### WHAT YOU WILL DO
Give back only the listing lines from the one containing "1.10 to 1.30: 5.0" through the end of the listing, inclusive, switching "to" to "through" and leaving everything else unchanged.

==== INFORMATION GIVEN

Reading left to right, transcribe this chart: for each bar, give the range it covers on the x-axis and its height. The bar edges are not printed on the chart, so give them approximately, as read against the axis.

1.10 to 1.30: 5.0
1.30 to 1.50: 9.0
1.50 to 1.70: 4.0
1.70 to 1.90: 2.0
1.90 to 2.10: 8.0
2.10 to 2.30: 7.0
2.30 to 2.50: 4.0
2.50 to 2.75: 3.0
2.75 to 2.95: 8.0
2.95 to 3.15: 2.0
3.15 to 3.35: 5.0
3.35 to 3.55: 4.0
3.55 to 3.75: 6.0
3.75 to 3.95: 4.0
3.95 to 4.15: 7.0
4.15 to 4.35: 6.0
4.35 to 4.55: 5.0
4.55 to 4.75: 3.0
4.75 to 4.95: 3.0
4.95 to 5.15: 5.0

========

### FINISHED TASK
1.10 through 1.30: 5.0
1.30 through 1.50: 9.0
1.50 through 1.70: 4.0
1.70 through 1.90: 2.0
1.90 through 2.10: 8.0
2.10 through 2.30: 7.0
2.30 through 2.50: 4.0
2.50 through 2.75: 3.0
2.75 through 2.95: 8.0
2.95 through 3.15: 2.0
3.15 through 3.35: 5.0
3.35 through 3.55: 4.0
3.55 through 3.75: 6.0
3.75 through 3.95: 4.0
3.95 through 4.15: 7.0
4.15 through 4.35: 6.0
4.35 through 4.55: 5.0
4.55 through 4.75: 3.0
4.75 through 4.95: 3.0
4.95 through 5.15: 5.0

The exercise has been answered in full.